The Wall Street Journal has an opinion piece on speed limits: OpinionJournal – Featured Article which argues that raising the speed limit has been correlated with an increase in safety.

The article, citing some partisan research, implies that there is in fact either no relation with speed limits on interstates and safety, or that the increase is the cause of the reduction in injury and death.
This has been going around for awhile, so let’s think about causes:
(1) Higher speed limits on interstates attract traffic off of more dangerous lower quality roads. This increases overall safety (though may increase interstate crashes while decreasing non-interstate crashes). (Supports argument)

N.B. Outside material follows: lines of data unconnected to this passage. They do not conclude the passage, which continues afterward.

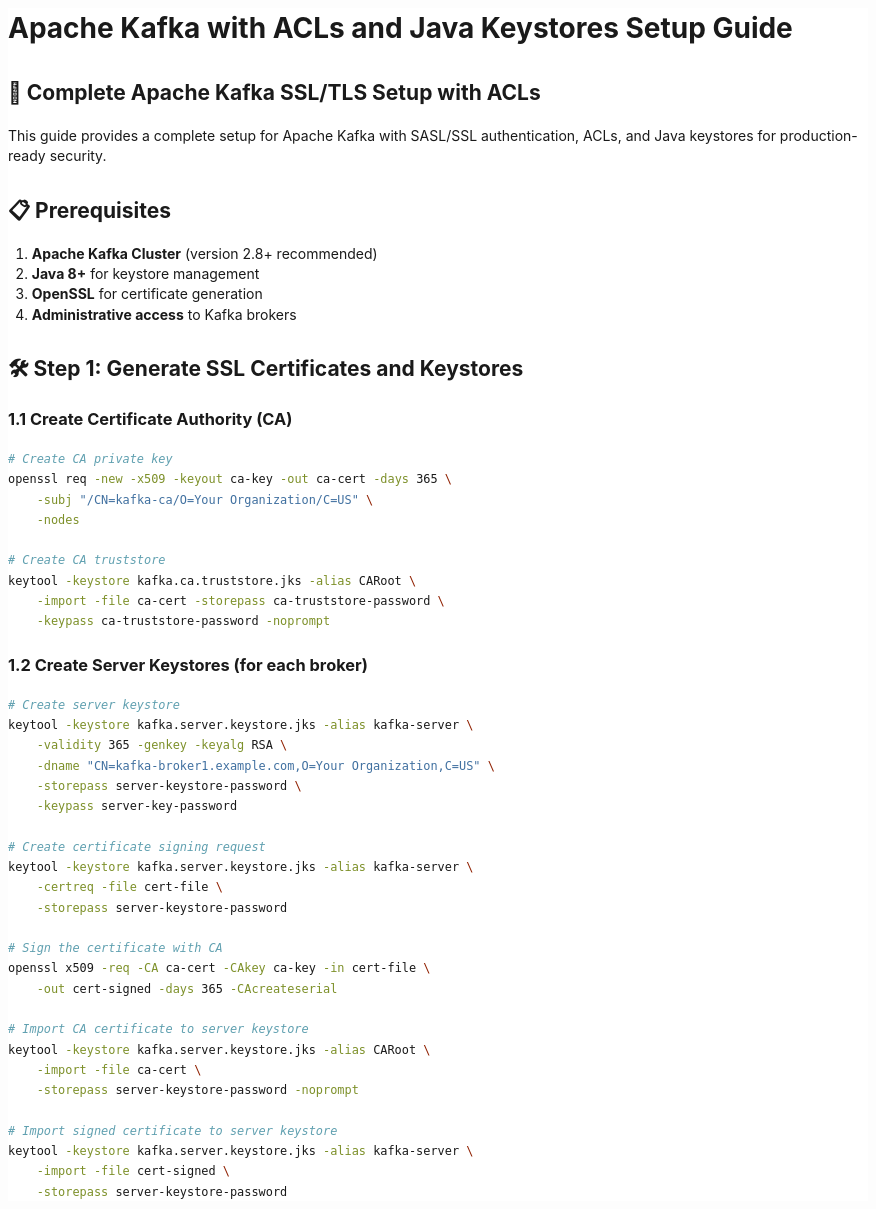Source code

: # Apache Kafka with ACLs and Java Keystores Setup Guide

## 🔐 Complete Apache Kafka SSL/TLS Setup with ACLs

This guide provides a complete setup for Apache Kafka with SASL/SSL authentication, ACLs, and Java keystores for production-ready security.

## 📋 Prerequisites

1. **Apache Kafka Cluster** (version 2.8+ recommended)
2. **Java 8+** for keystore management
3. **OpenSSL** for certificate generation
4. **Administrative access** to Kafka brokers

## 🛠️ Step 1: Generate SSL Certificates and Keystores

### 1.1 Create Certificate Authority (CA)

```bash
# Create CA private key
openssl req -new -x509 -keyout ca-key -out ca-cert -days 365 \
    -subj "/CN=kafka-ca/O=Your Organization/C=US" \
    -nodes

# Create CA truststore
keytool -keystore kafka.ca.truststore.jks -alias CARoot \
    -import -file ca-cert -storepass ca-truststore-password \
    -keypass ca-truststore-password -noprompt
```

### 1.2 Create Server Keystores (for each broker)

```bash
# Create server keystore
keytool -keystore kafka.server.keystore.jks -alias kafka-server \
    -validity 365 -genkey -keyalg RSA \
    -dname "CN=kafka-broker1.example.com,O=Your Organization,C=US" \
    -storepass server-keystore-password \
    -keypass server-key-password

# Create certificate signing request
keytool -keystore kafka.server.keystore.jks -alias kafka-server \
    -certreq -file cert-file \
    -storepass server-keystore-password

# Sign the certificate with CA
openssl x509 -req -CA ca-cert -CAkey ca-key -in cert-file \
    -out cert-signed -days 365 -CAcreateserial

# Import CA certificate to server keystore
keytool -keystore kafka.server.keystore.jks -alias CARoot \
    -import -file ca-cert \
    -storepass server-keystore-password -noprompt

# Import signed certificate to server keystore
keytool -keystore kafka.server.keystore.jks -alias kafka-server \
    -import -file cert-signed \
    -storepass server-keystore-password
```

(2) This is a before and after study and there is a time trend. Over this same period, emergency response, and the ability of hospitals to save lives has improved. Air bags have beeen installed, so the crashes may in the end be less severe. Policies against DWI have changed. The correlation may be due to extraneous (non-speed limit) factors. (Counters argument about speed limits being factor)
(3) Vehicles that are traveling faster crash faster, and more dangerously. We assume speed limits are correlated with speeds. When crashes occur at higher speeds they are more dangerous than lower speed crashes. (Counters argument)
(4) Drivers traveling faster are more likely to lose control or be unable to respond in time to a sudden unexpected event. (Counters arguments)
(5) Vehicles that are traveling at different speeds are more likely to crash. Vehicles traveling the same speed in the same lane will by definition not crash. If higher speed limits reduce variance, this may reduce deaths/injuries/crashes (Supports argument).
My colleague Gary Davis has written about this. See this and this: Putting limits on the speed-versus-safety debate
Davis, G.A. 2002. Is the claim that ‘variance kills’ an ecological fallacy? Accident Analysis and Prevention, 34: 343-6
In short, the logic is a lot more complicated and ambiguous than the Wall Street Journal would lead its readers to believe. Crashes and injuries and fatalities may change for a variety of reasons. Higher interstate speed limits have off-setting effects that are not clearly disentangled.